Rosie Thornton Thank you for asking this Lynn. My teenage daughter cannot really access discussion groups or events where activities are not tightly structured so we haven’t tried Christian youth groups.
Mark Arnold I suggest that the primary difficulty is that there is not a “one size fits all” answer to this. Every young person is different, their needs and abilities will be different, so an answer that works well for one young person will not necessarily work for another, even with two young people with the same additional needs. Forming an individual strategy for each young person, which they and their families help to create, and which draws on what is working well in other settings (e.g. school, home etc) and which all the leaders of the group understand, is a vital step towards successful inclusion. That plan needs to cover a range of areas including learning style and ability, understanding key triggers that cause difficulties e.g. loud noise, how to communicate most effectively (i.e. not just by speech) etc. Having said that, one common barrier to accessing church is simple acceptance by the other members of the congregation or group. It’s a hurdle that many young people and their families fall at due to negative reactions from others (including adults that should know better!)
Fiona Tyler My daughter will be 13 on Saturday! She is cognitively very able, but because she is non-verbal it is very difficult for her to join in discussions and keep up with her peers. Also socially, because she is in a wheelchair and looks different, her peers are very wary of her and don’t naturally relate to her – this has got harder as she has got older (little kids are much more accepting!). We are trying to raise awareness by openly talking about my daughter’s disabilities and also her similarities, but it is a slow process. I agree very much with what Mark says, it is probably a battle that is unique for each young person, and the teenage years can be very difficult as they try to come to terms with, and accept, their own disabilities and differences, when all they want to do is fit in with their peers and the rest of society.

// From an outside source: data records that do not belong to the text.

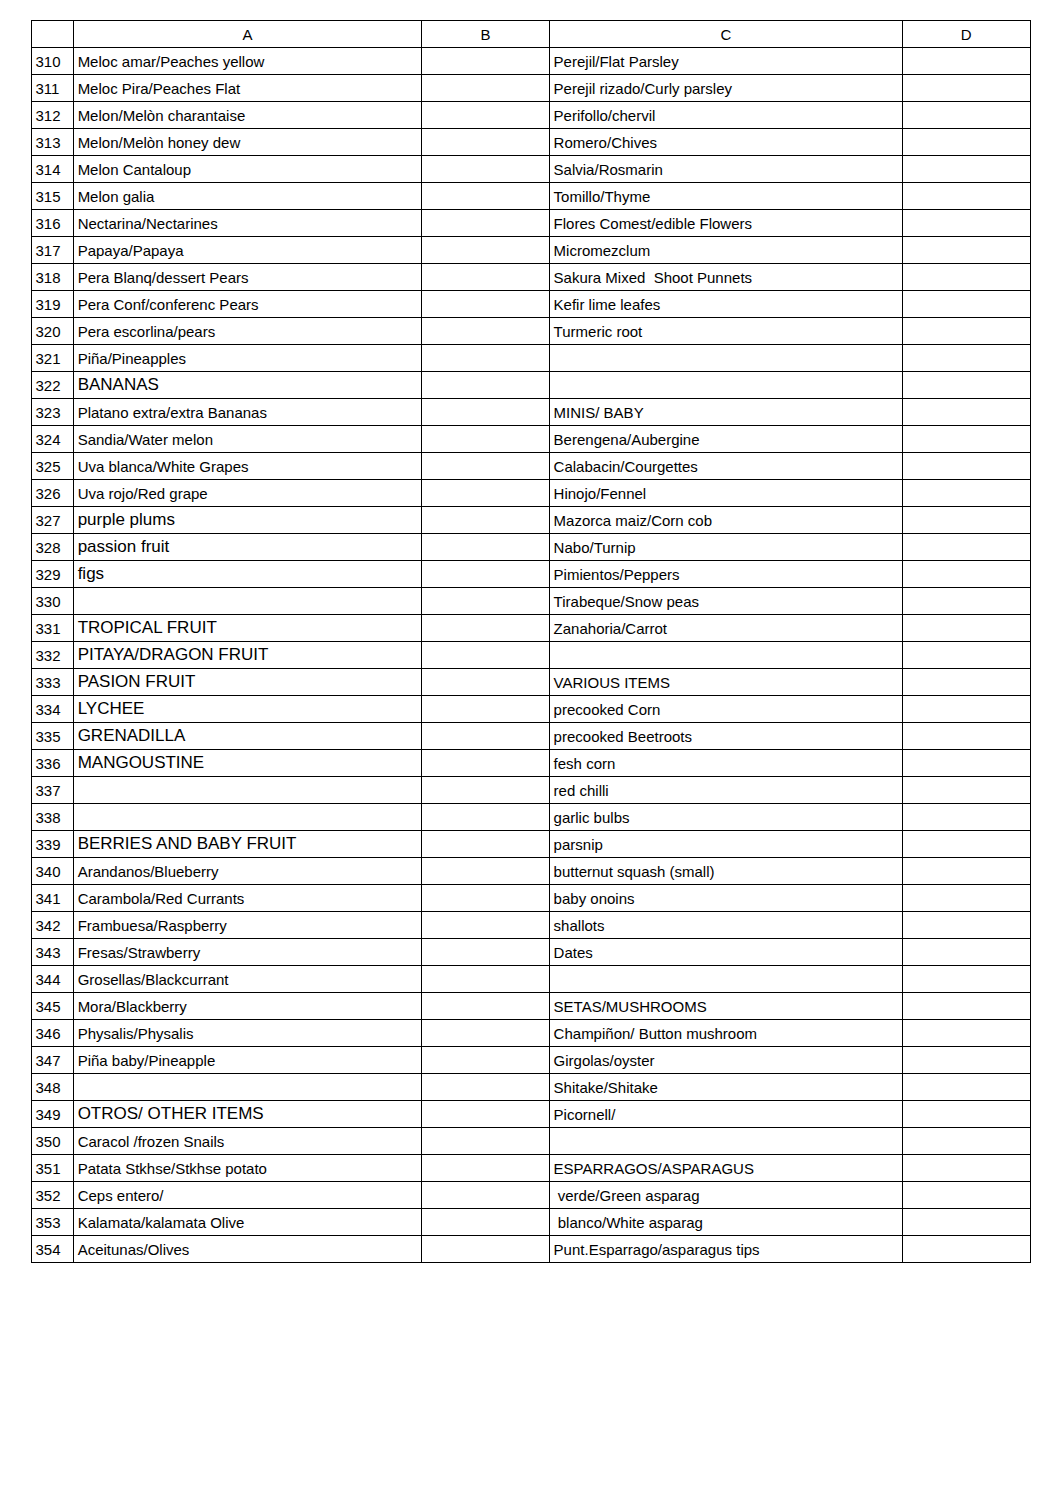| | A | B | C | D |
| --- | --- | --- | --- | --- |
| 310 | Meloc amar/Peaches yellow | | Perejil/Flat Parsley | |
| 311 | Meloc Pira/Peaches Flat | | Perejil rizado/Curly parsley | |
| 312 | Melon/Melòn charantaise | | Perifollo/chervil | |
| 313 | Melon/Melòn honey dew | | Romero/Chives | |
| 314 | Melon Cantaloup | | Salvia/Rosmarin | |
| 315 | Melon galia | | Tomillo/Thyme | |
| 316 | Nectarina/Nectarines | | Flores Comest/edible Flowers | |
| 317 | Papaya/Papaya | | Micromezclum | |
| 318 | Pera Blanq/dessert Pears | | Sakura Mixed Shoot Punnets | |
| 319 | Pera Conf/conferenc Pears | | Kefir lime leafes | |
| 320 | Pera escorlina/pears | | Turmeric root | |
| 321 | Piña/Pineapples | | | |
| 322 | BANANAS | | | |
| 323 | Platano extra/extra Bananas | | MINIS/ BABY | |
| 324 | Sandia/Water melon | | Berengena/Aubergine | |
| 325 | Uva blanca/White Grapes | | Calabacin/Courgettes | |
| 326 | Uva rojo/Red grape | | Hinojo/Fennel | |
| 327 | purple plums | | Mazorca maiz/Corn cob | |
| 328 | passion fruit | | Nabo/Turnip | |
| 329 | figs | | Pimientos/Peppers | |
| 330 | | | Tirabeque/Snow peas | |
| 331 | TROPICAL FRUIT | | Zanahoria/Carrot | |
| 332 | PITAYA/DRAGON FRUIT | | | |
| 333 | PASION FRUIT | | VARIOUS ITEMS | |
| 334 | LYCHEE | | precooked Corn | |
| 335 | GRENADILLA | | precooked Beetroots | |
| 336 | MANGOUSTINE | | fesh corn | |
| 337 | | | red chilli | |
| 338 | | | garlic bulbs | |
| 339 | BERRIES AND BABY FRUIT | | parsnip | |
| 340 | Arandanos/Blueberry | | butternut squash (small) | |
| 341 | Carambola/Red Currants | | baby onoins | |
| 342 | Frambuesa/Raspberry | | shallots | |
| 343 | Fresas/Strawberry | | Dates | |
| 344 | Grosellas/Blackcurrant | | | |
| 345 | Mora/Blackberry | | SETAS/MUSHROOMS | |
| 346 | Physalis/Physalis | | Champiñon/ Button mushroom | |
| 347 | Piña baby/Pineapple | | Girgolas/oyster | |
| 348 | | | Shitake/Shitake | |
| 349 | OTROS/ OTHER ITEMS | | Picornell/ | |
| 350 | Caracol /frozen Snails | | | |
| 351 | Patata Stkhse/Stkhse potato | | ESPARRAGOS/ASPARAGUS | |
| 352 | Ceps entero/ | | verde/Green asparag | |
| 353 | Kalamata/kalamata Olive | | blanco/White asparag | |
| 354 | Aceitunas/Olives | | Punt.Esparrago/asparagus tips | |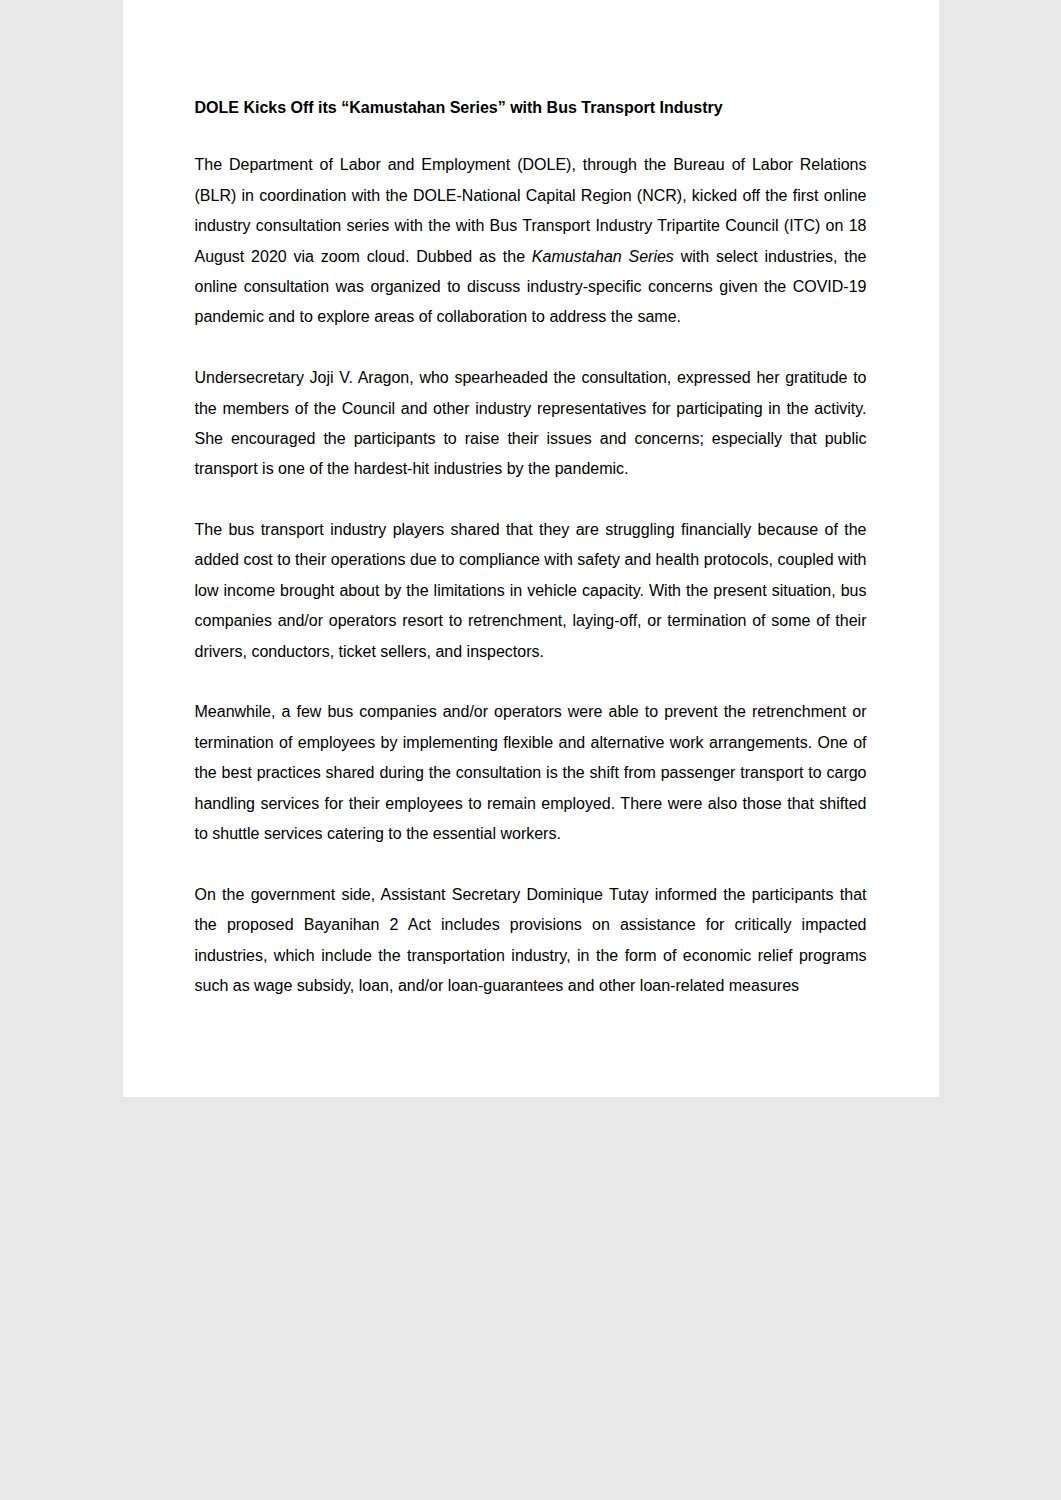DOLE Kicks Off its “Kamustahan Series” with Bus Transport Industry
The Department of Labor and Employment (DOLE), through the Bureau of Labor Relations (BLR) in coordination with the DOLE-National Capital Region (NCR), kicked off the first online industry consultation series with the with Bus Transport Industry Tripartite Council (ITC) on 18 August 2020 via zoom cloud. Dubbed as the Kamustahan Series with select industries, the online consultation was organized to discuss industry-specific concerns given the COVID-19 pandemic and to explore areas of collaboration to address the same.
Undersecretary Joji V. Aragon, who spearheaded the consultation, expressed her gratitude to the members of the Council and other industry representatives for participating in the activity. She encouraged the participants to raise their issues and concerns; especially that public transport is one of the hardest-hit industries by the pandemic.
The bus transport industry players shared that they are struggling financially because of the added cost to their operations due to compliance with safety and health protocols, coupled with low income brought about by the limitations in vehicle capacity. With the present situation, bus companies and/or operators resort to retrenchment, laying-off, or termination of some of their drivers, conductors, ticket sellers, and inspectors.
Meanwhile, a few bus companies and/or operators were able to prevent the retrenchment or termination of employees by implementing flexible and alternative work arrangements. One of the best practices shared during the consultation is the shift from passenger transport to cargo handling services for their employees to remain employed. There were also those that shifted to shuttle services catering to the essential workers.
On the government side, Assistant Secretary Dominique Tutay informed the participants that the proposed Bayanihan 2 Act includes provisions on assistance for critically impacted industries, which include the transportation industry, in the form of economic relief programs such as wage subsidy, loan, and/or loan-guarantees and other loan-related measures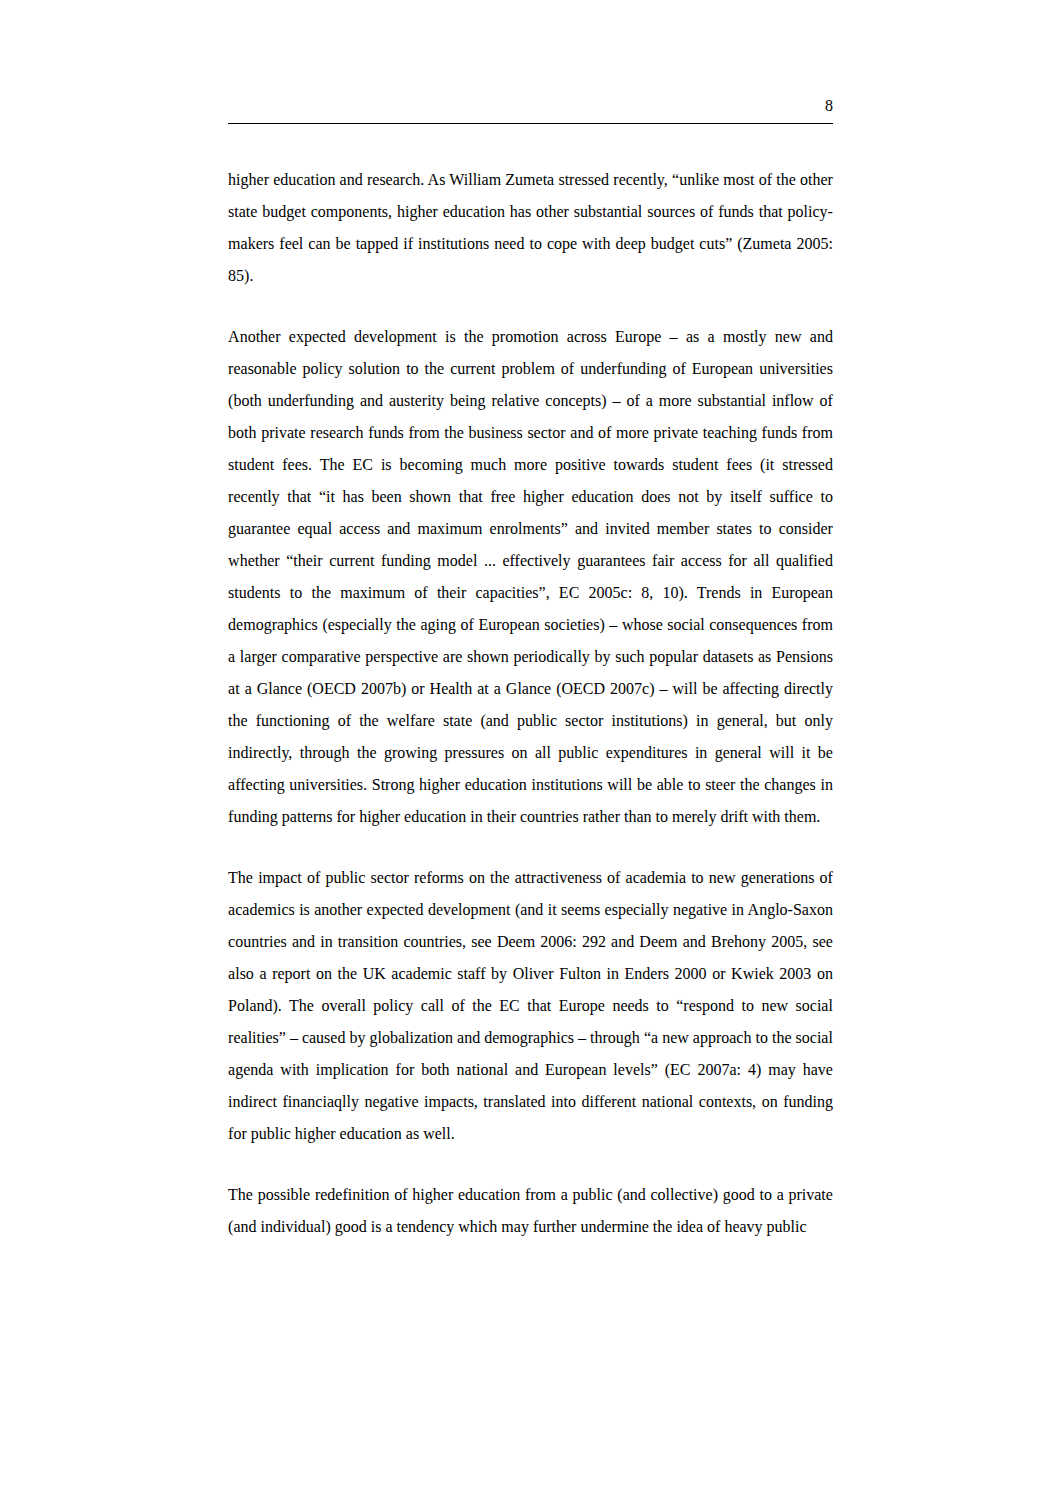8
higher education and research. As William Zumeta stressed recently, “unlike most of the other state budget components, higher education has other substantial sources of funds that policy-makers feel can be tapped if institutions need to cope with deep budget cuts” (Zumeta 2005: 85).
Another expected development is the promotion across Europe – as a mostly new and reasonable policy solution to the current problem of underfunding of European universities (both underfunding and austerity being relative concepts) – of a more substantial inflow of both private research funds from the business sector and of more private teaching funds from student fees. The EC is becoming much more positive towards student fees (it stressed recently that “it has been shown that free higher education does not by itself suffice to guarantee equal access and maximum enrolments” and invited member states to consider whether “their current funding model ... effectively guarantees fair access for all qualified students to the maximum of their capacities”, EC 2005c: 8, 10). Trends in European demographics (especially the aging of European societies) – whose social consequences from a larger comparative perspective are shown periodically by such popular datasets as Pensions at a Glance (OECD 2007b) or Health at a Glance (OECD 2007c) – will be affecting directly the functioning of the welfare state (and public sector institutions) in general, but only indirectly, through the growing pressures on all public expenditures in general will it be affecting universities. Strong higher education institutions will be able to steer the changes in funding patterns for higher education in their countries rather than to merely drift with them.
The impact of public sector reforms on the attractiveness of academia to new generations of academics is another expected development (and it seems especially negative in Anglo-Saxon countries and in transition countries, see Deem 2006: 292 and Deem and Brehony 2005, see also a report on the UK academic staff by Oliver Fulton in Enders 2000 or Kwiek 2003 on Poland). The overall policy call of the EC that Europe needs to “respond to new social realities” – caused by globalization and demographics – through “a new approach to the social agenda with implication for both national and European levels” (EC 2007a: 4) may have indirect financiaqlly negative impacts, translated into different national contexts, on funding for public higher education as well.
The possible redefinition of higher education from a public (and collective) good to a private (and individual) good is a tendency which may further undermine the idea of heavy public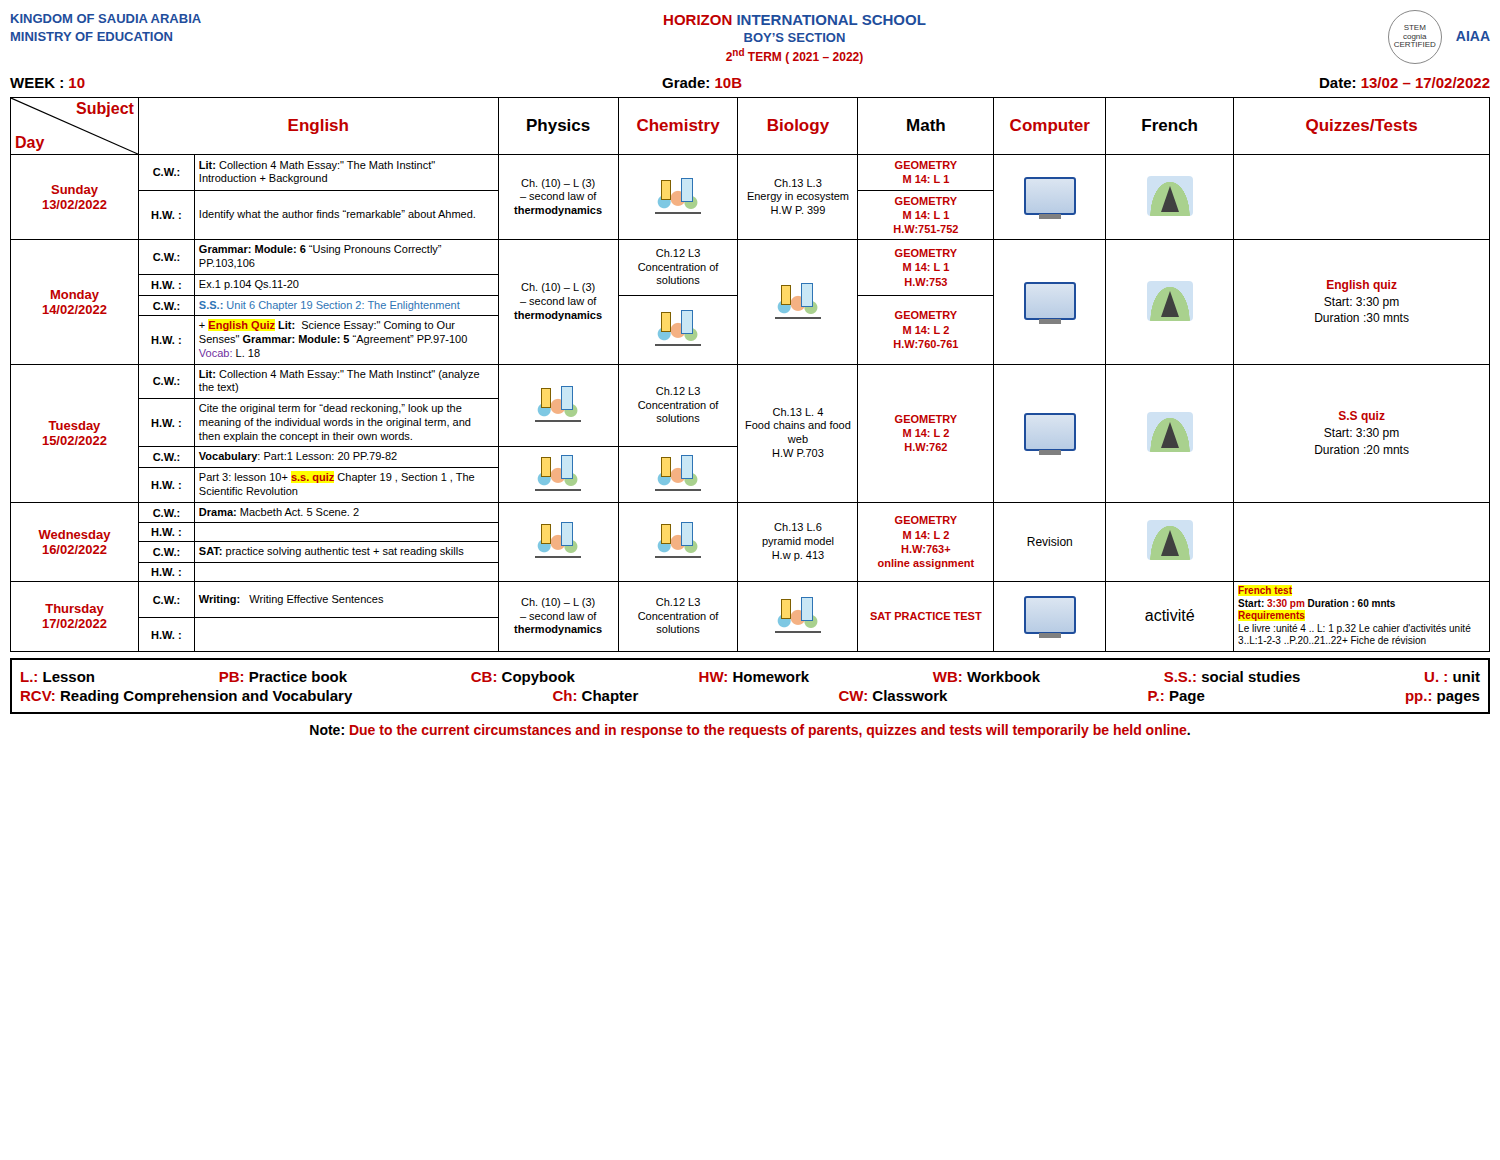KINGDOM OF SAUDIA ARABIA
MINISTRY OF EDUCATION
HORIZON INTERNATIONAL SCHOOL
BOY’S SECTION
2nd TERM ( 2021 – 2022)
STEM
cognia
CERTIFIED
AIAA
WEEK : 10
Grade: 10B
Date: 13/02 – 17/02/2022
| Subject Day | English | Physics | Chemistry | Biology | Math | Computer | French | Quizzes/Tests |
| --- | --- | --- | --- | --- | --- | --- | --- | --- |
| Sunday 13/02/2022 | C.W.: | Lit: Collection 4 Math Essay:" The Math Instinct" Introduction + Background | Ch. (10) – L (3) – second law of thermodynamics | | Ch.13 L.3 Energy in ecosystem H.W P. 399 | GEOMETRY M 14: L 1 | | | |
| H.W. : | Identify what the author finds “remarkable” about Ahmed. | GEOMETRY M 14: L 1 H.W:751-752 |
| Monday 14/02/2022 | C.W.: | Grammar: Module: 6 “Using Pronouns Correctly” PP.103,106 | Ch. (10) – L (3) – second law of thermodynamics | Ch.12 L3 Concentration of solutions | | GEOMETRY M 14: L 1 H.W:753 | | | English quiz Start: 3:30 pm Duration :30 mnts |
| H.W. : | Ex.1 p.104 Qs.11-20 |
| C.W.: | S.S.: Unit 6 Chapter 19 Section 2: The Enlightenment | | GEOMETRY M 14: L 2 H.W:760-761 |
| H.W. : | + English Quiz Lit: Science Essay:" Coming to Our Senses" Grammar: Module: 5 “Agreement” PP.97-100 Vocab: L. 18 |
| Tuesday 15/02/2022 | C.W.: | Lit: Collection 4 Math Essay:" The Math Instinct" (analyze the text) | | Ch.12 L3 Concentration of solutions | Ch.13 L. 4 Food chains and food web H.W P.703 | GEOMETRY M 14: L 2 H.W:762 | | | S.S quiz Start: 3:30 pm Duration :20 mnts |
| H.W. : | Cite the original term for “dead reckoning,” look up the meaning of the individual words in the original term, and then explain the concept in their own words. |
| C.W.: | Vocabulary : Part:1 Lesson: 20 PP.79-82 | | |
| H.W. : | Part 3: lesson 10+ s.s. quiz Chapter 19 , Section 1 , The Scientific Revolution |
| Wednesday 16/02/2022 | C.W.: | Drama: Macbeth Act. 5 Scene. 2 | | | Ch.13 L.6 pyramid model H.w p. 413 | GEOMETRY M 14: L 2 H.W:763+ online assignment | Revision | | |
| H.W. : | |
| C.W.: | SAT: practice solving authentic test + sat reading skills |
| H.W. : | |
| Thursday 17/02/2022 | C.W.: | Writing: Writing Effective Sentences | Ch. (10) – L (3) – second law of thermodynamics | Ch.12 L3 Concentration of solutions | | SAT PRACTICE TEST | | activité | French test Start: 3:30 pm Duration : 60 mnts Requirements Le livre :unité 4 .. L: 1 p.32 Le cahier d'activités unité 3..L:1-2-3 ..P.20..21..22+ Fiche de révision |
| H.W. : | |
L.: Lesson PB: Practice book CB: Copybook HW: Homework WB: Workbook S.S.: social studies U. : unit
RCV: Reading Comprehension and Vocabulary Ch: Chapter CW: Classwork P.: Page pp.: pages
Note: Due to the current circumstances and in response to the requests of parents, quizzes and tests will temporarily be held online.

Nancy Gedge Yes – the language base of much work with young people means that Sam can’t access it in several ways. 1. The concepts are difficult for him to grasp. 2. His communication difficulties mean that he finds it difficult to feel part of things (anything) with typically developing children. 3. Times – he is often tired in the evening. I often wonder if the way to witness to young people like him is through the ‘doing’ – how can he, who is so often helped – serve others? What creative opportunities are there for him? Could he be involved in an art/music project with other young people at church? How could technology be incorporated? How can he be made to feel less isolated? Less different? And, how can adults be encouraged not to baby him, or see the solution to his inclusion as a box of cars in the corner?
Highstreetmethodist Underfivesworker I know the child is not yet a teen but as a church whose Junior church starts off altogether and then simply meets in different parts of the same room we let the child decide which activity he wanted to do – regardless of whether it was his age group or not.
Ros Bayes – Ellen was always well supported in children’s ministry, but when she outgrew it there were really no appropriate youth activities she could participate in. The good thing about that was that it gave her sister somewhere to go without her at a time when she needed those breaks. The sad thing, for me, was that there were some real moves of the Holy Spirit among the young people, and they bypassed her.